Excerpt to read =>
+++
Lozis fume over Nkoya province


The demand that Western Province should be delimited into two provinces to provide for the Lozis and the Nkoyas is a non-starter because the two tribes are one under the Litunga, says the Barotse Royal Establishment (BRE).

But   Nkoya Royal Council (NRC) chairperson David Tamboka has maintained that creating an eleventh province by dividing Western province was the only way to finding a lasting solution to the problem that had rendered the Nkoya as a subservient group whose sovereignty had not been recognized.

Mr. Tamboka said the Nkoyas were a distinct group and had Makoya  as their headquarters during the colonial era to which political and social arrangement they wished to return.

BRE spokesperson Induna Katema said Lozi was a unifying language for all ethnic groups in Western Province.

He said calling for the 11th province by the Nkoyas because they were allegedly undermined by the Lozis was untrue because all tribes in Western Province were under the auspices of the Litunga.
+++
Recorded data =>
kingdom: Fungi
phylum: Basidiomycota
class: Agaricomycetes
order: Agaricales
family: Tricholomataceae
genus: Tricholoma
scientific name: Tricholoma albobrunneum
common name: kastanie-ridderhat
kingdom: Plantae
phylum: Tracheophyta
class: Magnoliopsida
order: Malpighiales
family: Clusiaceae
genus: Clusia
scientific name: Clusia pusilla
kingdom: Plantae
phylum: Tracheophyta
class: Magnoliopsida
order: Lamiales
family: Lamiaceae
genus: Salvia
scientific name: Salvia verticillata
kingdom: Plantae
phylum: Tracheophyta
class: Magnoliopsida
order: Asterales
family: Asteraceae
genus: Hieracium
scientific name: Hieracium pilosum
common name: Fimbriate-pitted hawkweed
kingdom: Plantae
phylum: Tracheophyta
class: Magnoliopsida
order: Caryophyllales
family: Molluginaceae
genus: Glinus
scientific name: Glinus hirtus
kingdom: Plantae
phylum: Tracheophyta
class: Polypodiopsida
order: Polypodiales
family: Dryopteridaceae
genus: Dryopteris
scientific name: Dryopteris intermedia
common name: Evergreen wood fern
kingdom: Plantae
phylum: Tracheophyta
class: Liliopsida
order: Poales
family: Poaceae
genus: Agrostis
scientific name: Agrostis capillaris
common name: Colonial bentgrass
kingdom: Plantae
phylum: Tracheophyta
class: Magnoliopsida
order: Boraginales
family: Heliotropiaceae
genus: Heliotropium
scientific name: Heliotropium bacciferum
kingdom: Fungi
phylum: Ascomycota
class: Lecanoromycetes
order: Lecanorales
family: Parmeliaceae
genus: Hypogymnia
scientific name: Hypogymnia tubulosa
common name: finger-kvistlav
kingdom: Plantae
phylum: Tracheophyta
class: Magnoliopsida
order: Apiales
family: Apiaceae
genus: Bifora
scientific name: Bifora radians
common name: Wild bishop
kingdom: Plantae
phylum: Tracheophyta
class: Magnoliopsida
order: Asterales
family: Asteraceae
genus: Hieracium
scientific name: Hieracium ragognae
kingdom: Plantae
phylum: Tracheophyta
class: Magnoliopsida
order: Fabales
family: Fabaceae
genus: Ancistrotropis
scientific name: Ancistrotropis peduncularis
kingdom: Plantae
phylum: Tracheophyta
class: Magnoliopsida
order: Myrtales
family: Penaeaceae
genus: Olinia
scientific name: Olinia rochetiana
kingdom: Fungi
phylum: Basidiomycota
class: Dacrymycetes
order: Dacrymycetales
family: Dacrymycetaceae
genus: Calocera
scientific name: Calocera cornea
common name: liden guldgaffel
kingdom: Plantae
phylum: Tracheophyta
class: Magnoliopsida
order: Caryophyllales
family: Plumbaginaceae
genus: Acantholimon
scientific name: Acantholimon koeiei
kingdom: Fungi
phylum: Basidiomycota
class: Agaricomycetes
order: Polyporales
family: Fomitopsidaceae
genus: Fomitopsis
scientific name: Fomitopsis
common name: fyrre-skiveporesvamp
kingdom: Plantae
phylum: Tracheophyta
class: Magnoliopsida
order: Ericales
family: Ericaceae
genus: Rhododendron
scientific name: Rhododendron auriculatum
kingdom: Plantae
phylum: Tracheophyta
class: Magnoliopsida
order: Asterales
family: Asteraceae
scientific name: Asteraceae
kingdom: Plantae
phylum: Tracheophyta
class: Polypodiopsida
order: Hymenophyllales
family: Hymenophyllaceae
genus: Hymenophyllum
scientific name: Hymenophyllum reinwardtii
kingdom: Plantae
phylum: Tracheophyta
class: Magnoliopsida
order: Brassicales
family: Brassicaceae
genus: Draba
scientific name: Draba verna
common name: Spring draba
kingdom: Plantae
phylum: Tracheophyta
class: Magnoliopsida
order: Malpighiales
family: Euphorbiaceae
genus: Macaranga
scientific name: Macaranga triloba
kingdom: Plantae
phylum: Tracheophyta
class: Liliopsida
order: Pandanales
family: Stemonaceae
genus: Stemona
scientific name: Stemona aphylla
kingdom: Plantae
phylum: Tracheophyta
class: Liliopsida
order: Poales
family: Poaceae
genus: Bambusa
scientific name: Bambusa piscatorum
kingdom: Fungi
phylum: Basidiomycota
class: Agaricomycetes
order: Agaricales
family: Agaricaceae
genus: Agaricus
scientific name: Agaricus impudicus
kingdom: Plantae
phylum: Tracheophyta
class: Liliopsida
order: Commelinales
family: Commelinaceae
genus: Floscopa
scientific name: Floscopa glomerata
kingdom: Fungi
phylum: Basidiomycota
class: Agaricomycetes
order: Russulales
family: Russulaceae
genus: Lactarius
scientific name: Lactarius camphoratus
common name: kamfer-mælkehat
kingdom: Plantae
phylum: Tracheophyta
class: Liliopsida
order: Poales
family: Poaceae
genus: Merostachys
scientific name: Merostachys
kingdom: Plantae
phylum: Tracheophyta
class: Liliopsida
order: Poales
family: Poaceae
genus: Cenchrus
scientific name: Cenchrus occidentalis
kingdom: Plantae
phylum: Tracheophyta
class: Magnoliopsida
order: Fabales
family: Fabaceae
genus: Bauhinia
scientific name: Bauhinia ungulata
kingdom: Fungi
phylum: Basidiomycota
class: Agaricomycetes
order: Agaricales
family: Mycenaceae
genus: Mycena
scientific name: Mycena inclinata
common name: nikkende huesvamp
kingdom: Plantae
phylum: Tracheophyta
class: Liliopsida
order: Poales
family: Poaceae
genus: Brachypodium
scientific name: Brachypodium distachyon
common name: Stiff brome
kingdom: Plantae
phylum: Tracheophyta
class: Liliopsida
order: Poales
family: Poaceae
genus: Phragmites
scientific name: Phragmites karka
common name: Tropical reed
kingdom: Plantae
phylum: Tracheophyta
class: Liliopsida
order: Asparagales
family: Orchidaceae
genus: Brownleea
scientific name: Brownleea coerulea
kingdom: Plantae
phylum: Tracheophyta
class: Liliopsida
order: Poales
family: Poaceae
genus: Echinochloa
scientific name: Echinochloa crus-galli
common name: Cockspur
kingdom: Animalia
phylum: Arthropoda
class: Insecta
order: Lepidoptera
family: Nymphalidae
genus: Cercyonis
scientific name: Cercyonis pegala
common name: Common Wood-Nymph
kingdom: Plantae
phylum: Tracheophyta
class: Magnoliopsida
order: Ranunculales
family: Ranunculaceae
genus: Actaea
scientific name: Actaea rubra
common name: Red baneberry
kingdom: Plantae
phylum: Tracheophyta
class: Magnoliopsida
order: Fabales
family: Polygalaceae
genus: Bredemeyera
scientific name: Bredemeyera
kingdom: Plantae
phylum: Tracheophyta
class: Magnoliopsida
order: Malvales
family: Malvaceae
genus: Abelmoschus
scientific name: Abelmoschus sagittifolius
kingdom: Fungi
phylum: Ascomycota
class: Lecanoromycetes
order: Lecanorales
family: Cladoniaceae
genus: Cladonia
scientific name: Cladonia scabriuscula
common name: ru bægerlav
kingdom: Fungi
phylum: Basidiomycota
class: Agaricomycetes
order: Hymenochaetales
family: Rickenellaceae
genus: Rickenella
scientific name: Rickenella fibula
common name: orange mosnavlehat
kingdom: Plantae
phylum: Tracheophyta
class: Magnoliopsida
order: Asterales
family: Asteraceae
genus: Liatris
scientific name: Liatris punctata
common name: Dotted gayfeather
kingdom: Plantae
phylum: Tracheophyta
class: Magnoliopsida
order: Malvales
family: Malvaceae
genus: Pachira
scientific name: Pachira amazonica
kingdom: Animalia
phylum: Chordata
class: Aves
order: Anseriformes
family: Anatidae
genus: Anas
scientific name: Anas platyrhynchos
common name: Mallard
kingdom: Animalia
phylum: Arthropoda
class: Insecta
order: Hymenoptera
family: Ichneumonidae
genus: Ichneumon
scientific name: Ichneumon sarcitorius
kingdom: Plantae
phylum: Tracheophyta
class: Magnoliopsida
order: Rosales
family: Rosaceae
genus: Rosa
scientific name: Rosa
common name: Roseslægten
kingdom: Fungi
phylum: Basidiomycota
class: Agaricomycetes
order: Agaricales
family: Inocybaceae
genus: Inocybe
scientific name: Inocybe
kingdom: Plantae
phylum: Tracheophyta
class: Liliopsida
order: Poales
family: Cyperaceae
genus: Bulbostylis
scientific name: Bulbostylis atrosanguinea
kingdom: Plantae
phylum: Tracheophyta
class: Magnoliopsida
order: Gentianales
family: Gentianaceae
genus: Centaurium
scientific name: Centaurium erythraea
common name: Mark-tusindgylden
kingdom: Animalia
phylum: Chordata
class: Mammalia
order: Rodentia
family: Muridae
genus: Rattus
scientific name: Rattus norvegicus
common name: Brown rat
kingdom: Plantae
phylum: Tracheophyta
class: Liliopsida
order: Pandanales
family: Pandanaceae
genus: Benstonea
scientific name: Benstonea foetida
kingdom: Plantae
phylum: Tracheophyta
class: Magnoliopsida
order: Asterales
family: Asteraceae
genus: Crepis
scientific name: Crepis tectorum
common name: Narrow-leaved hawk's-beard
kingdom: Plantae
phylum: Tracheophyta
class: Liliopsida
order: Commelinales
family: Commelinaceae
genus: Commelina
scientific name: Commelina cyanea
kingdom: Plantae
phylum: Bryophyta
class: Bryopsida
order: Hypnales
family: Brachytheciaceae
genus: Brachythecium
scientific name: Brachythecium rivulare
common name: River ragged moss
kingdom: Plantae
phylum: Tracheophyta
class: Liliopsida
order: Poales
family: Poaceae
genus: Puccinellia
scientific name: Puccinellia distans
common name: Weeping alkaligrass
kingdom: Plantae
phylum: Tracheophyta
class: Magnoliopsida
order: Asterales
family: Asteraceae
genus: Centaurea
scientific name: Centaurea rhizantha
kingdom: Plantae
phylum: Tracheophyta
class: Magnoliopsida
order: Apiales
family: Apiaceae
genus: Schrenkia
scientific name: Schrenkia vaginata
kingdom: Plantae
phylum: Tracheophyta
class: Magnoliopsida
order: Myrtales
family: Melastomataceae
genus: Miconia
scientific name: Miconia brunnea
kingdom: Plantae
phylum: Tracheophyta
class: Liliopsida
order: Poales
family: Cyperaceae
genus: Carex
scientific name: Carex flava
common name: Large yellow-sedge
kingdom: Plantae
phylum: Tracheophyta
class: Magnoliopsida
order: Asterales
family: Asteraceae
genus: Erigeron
+++
To do =>
1. Decide whether each statement below agrees with the article on the Nkoya province dispute: (a) The Barotse Royal Establishment holds that the Lozis and the Nkoyas are one under the Litunga. (b) David Tamboka called for creating a twelfth province. (c) Induna Katema speaks for the Nkoya Royal Council. For each, answer yes or no and quote the deciding words of the article.
2. Extend the article on the Nkoya province dispute by writing what follows its final paragraph.

Answers for the exercise =>
1.
(a) Yes: "the two tribes are one under the Litunga"
(b) No: "creating an eleventh province by dividing Western province"
(c) No: "BRE spokesperson Induna Katema"

2.
He said delimiting Western Province was aimed at dividing the tribes and that if anything the Nkoyas carried about 14 percent of population in the region.

But Mr. Tamboka said Nkoyas want to separate themselves from people who were agitating for trouble.  “All these issues can die if another province is created. If your friend is a trouble maker there is no way you can continue living with them. You just have to leave them and forge ahead instead of talking about one thing every day,” he said.

Induna Katema however said “This cannot work because we are all one and the Litunga is our parent.

We are just wondering why some people are making statements of divisions in the area,” Induna Katema said.

He said the Nkoya people could not demand to be separated from the Lozis as such a move was retrogressive and was aimed at dividing the people of the same area.

Induna Katema cautioned the Nkoyas to be wary of people trying to divide them on political ground.

He said no one in Western Province was above others because the region was a kingdom on its own and that no one could deny that.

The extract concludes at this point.